◆ Your objective ◆
Narrow the data below down to the lines containing "לנקות".

Stored records
*****

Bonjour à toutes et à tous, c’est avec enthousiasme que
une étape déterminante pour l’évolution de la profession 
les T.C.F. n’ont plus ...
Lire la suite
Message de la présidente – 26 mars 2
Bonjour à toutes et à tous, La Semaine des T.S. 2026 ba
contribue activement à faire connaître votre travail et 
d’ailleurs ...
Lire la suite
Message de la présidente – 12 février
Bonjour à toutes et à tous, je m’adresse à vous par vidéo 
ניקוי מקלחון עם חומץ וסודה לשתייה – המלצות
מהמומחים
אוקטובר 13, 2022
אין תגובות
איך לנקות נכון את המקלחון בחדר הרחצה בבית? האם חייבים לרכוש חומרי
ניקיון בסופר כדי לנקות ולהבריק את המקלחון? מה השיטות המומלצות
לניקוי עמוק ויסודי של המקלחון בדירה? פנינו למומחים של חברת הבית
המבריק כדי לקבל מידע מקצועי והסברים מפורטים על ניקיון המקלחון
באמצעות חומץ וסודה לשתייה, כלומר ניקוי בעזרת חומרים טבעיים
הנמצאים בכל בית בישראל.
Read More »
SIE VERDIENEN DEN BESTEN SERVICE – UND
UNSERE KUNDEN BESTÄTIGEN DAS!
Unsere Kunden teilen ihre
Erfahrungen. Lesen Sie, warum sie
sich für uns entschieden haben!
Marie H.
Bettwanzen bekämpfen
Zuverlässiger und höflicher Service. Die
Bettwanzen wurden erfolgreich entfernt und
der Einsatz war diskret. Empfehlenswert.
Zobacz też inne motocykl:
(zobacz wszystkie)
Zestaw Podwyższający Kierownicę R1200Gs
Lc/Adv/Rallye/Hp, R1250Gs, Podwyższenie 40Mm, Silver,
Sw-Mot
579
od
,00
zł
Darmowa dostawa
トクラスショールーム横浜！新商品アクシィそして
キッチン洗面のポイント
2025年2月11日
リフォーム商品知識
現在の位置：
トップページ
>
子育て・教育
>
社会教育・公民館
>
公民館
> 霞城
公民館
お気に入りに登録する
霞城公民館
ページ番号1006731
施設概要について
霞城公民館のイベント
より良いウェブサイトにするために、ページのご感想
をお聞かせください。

*****

◆ Task result ◆
איך לנקות נכון את המקלחון בחדר הרחצה בבית? האם חייבים לרכוש חומרי
ניקיון בסופר כדי לנקות ולהבריק את המקלחון? מה השיטות המומלצות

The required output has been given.